Les accusés risquent jusqu’à 30 ans de prison ferme, selon les avocats de la partie civile.

Une affaire qui a déclenché une polémique et une indignation générale en août dernier, et qui a révélé au grand public qu’une pauvre jeune fille de 17 ans a été violée, torturée et séquestrée près de 2 mois par un groupe de jeunes hommes de son village d’Oulad Ayad, près de Beni Mellal.
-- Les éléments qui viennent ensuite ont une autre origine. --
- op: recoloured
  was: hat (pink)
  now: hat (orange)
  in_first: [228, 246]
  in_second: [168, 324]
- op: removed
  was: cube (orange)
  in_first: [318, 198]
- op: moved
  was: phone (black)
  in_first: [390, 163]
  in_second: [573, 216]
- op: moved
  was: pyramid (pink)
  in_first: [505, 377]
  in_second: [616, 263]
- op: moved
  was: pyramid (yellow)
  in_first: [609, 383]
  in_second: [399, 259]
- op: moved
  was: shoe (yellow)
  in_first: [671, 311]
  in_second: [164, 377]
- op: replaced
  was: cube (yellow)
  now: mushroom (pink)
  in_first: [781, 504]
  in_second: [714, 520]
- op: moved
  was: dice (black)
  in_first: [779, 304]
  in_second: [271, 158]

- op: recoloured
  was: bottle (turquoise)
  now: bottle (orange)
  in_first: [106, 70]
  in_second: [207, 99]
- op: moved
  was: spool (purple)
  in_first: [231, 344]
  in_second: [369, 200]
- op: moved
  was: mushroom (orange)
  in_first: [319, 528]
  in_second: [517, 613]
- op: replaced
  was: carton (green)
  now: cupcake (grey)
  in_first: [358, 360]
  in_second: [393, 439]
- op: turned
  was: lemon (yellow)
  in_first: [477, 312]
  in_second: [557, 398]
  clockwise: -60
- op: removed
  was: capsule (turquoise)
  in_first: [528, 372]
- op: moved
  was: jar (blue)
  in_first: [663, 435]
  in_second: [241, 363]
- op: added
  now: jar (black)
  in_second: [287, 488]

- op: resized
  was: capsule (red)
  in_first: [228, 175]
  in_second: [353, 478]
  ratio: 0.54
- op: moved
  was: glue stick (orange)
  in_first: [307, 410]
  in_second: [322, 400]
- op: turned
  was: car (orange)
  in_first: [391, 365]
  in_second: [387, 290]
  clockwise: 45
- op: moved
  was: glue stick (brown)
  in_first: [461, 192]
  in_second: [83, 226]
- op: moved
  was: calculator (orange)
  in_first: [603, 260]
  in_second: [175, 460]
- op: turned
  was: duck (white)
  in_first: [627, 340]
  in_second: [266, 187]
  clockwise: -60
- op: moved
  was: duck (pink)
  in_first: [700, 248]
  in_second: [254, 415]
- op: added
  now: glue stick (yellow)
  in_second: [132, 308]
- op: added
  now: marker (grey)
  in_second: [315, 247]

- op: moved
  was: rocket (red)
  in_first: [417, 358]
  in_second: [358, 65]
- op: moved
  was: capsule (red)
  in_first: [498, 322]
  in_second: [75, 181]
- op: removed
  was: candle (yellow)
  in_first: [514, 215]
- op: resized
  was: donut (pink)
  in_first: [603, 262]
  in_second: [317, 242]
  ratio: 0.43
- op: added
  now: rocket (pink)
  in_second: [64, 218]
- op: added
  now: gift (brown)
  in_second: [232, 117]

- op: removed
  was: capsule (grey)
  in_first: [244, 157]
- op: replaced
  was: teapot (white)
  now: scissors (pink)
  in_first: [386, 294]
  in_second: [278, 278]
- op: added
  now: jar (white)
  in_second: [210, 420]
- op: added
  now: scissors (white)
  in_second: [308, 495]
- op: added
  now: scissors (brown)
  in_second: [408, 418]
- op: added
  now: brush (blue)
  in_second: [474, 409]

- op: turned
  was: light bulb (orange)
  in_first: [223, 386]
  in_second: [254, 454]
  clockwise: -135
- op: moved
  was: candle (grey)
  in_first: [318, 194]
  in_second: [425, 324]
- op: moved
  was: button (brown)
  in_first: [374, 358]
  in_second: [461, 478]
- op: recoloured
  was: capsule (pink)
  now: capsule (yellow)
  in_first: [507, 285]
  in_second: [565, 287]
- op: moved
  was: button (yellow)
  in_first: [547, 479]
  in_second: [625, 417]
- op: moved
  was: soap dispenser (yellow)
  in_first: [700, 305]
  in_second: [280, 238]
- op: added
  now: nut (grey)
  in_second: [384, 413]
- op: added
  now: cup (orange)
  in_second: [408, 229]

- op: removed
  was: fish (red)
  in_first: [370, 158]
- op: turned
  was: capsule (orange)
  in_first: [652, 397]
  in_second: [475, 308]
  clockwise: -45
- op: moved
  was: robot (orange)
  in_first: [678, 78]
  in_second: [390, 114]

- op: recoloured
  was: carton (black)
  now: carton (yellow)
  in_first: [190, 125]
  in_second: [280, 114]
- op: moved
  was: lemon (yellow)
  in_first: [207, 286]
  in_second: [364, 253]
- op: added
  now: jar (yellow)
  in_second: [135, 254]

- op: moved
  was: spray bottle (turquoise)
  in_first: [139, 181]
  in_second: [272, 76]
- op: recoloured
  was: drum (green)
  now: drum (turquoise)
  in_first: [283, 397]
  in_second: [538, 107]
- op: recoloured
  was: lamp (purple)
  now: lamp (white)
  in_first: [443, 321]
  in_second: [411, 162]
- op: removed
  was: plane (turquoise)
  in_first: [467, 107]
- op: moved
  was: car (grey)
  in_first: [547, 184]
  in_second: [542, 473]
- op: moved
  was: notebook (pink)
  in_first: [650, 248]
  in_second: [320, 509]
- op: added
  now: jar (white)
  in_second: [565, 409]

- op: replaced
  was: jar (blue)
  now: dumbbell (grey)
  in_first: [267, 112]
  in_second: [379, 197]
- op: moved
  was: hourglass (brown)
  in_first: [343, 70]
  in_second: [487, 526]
Les traces de brûlures de cigarettes et des tatouages que lui ont infligé ses agresseurs continuent d’hanter le corps et l’esprit de la petite paysanne sans défense.

Me Ibrahim Hachane, le conseil de la jeune Khadija, a déclaré à l’AFP que le procès a été reporté pour le mois prochain après que les avocats de la défense et celui de la victime, qui s’est portée partie civile, ont demandé davantage de temps pour se préparer.

Les 12 accusés, âgés entre 19 et 29 ans, sont poursuivis pour « traite d’être humain », « viol », « constitution d’une bande organisée » ou « enlèvement et séquestration ».

Un autre prévenu sera quant à lui jugé séparément à huis clos le 11 juin, puisqu’il était mineur au moment des faits, a rapporté la même source.